"Como? Repete?" — Se você ouve isso com frequência, provavelmente já se perguntou se o problema é com quem está ouvindo ou com você.

Na maior parte das vezes, não é nenhum dos dois. É o ritmo.

Falar rápido demais é uma das queixas mais comuns no consultório de fonoaudiologia — especialmente entre adultos que trabalham muito com comunicação e que, ao longo da vida, foram aumentando o ritmo sem perceber.

O que acontece quando a fala é muito rápida?

Quando o ritmo da fala excede a capacidade de articulação, os sons começam a se comprimir. Sílabas são engolidas, palavras ficam incompletas, pausas desaparecem — e quem ouve tem dificuldade para processar o que está sendo dito.

O problema não está nas palavras. Está na velocidade com que elas chegam. E o curioso é que quem fala rápido raramente percebe — o ritmo parece completamente normal para si mesmo.

Por que algumas pessoas falam tão rápido?

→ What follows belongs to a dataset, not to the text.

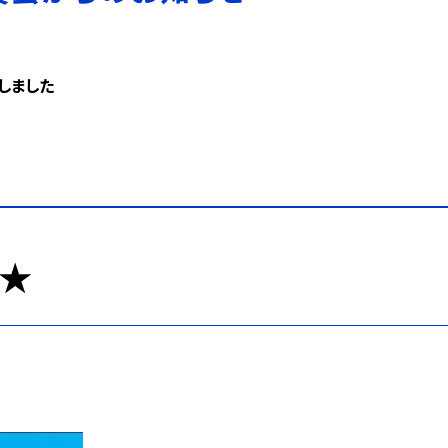
しました
★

Há componentes neurológicos, emocionais e culturais. Algumas pessoas têm um processamento mais acelerado e a fala segue esse ritmo. Outras desenvolveram a fala rápida em ambientes familiares onde todos falavam assim. Ansiedade também tem um papel: em situações de pressão, o ritmo tende a aumentar ainda mais.

Há ainda uma condição específica chamada taquilalia — uma alteração de fluência em que a fala é sistematicamente acelerada, com omissão de sílabas e sons, que a fonoaudiologia trata de forma direcionada.

Como isso impacta quem fala rápido?

Além de ser mal compreendido com frequência, quem fala muito rápido costuma passar uma imagem diferente da que gostaria: nervosismo, ansiedade, falta de segurança. Em contextos profissionais — apresentações, reuniões, negociações — isso tem impacto real.

A ironia é que muitas pessoas falam rápido justamente para parecer mais confiantes ou dinâmicas, e o efeito é o oposto.

O que a fonoaudiologia faz?

O trabalho com fala acelerada envolve desenvolver consciência do próprio ritmo, trabalhar pausas estratégicas, melhorar a articulação dos sons e aprender a usar a respiração como âncora para o ritmo da fala.

Não se trata de falar lento — trata-se de falar no ritmo certo para ser bem compreendido. O resultado costuma ser percebido rapidamente, inclusive pelas próprias pessoas que convivem com quem está em acompanhamento.

Vale buscar ajuda para isso?

Se você é frequentemente mal compreendido, se percebe que precisa repetir muito o que diz, ou se a fala acelerada está te prejudicando no trabalho ou nas relações — sim, vale muito.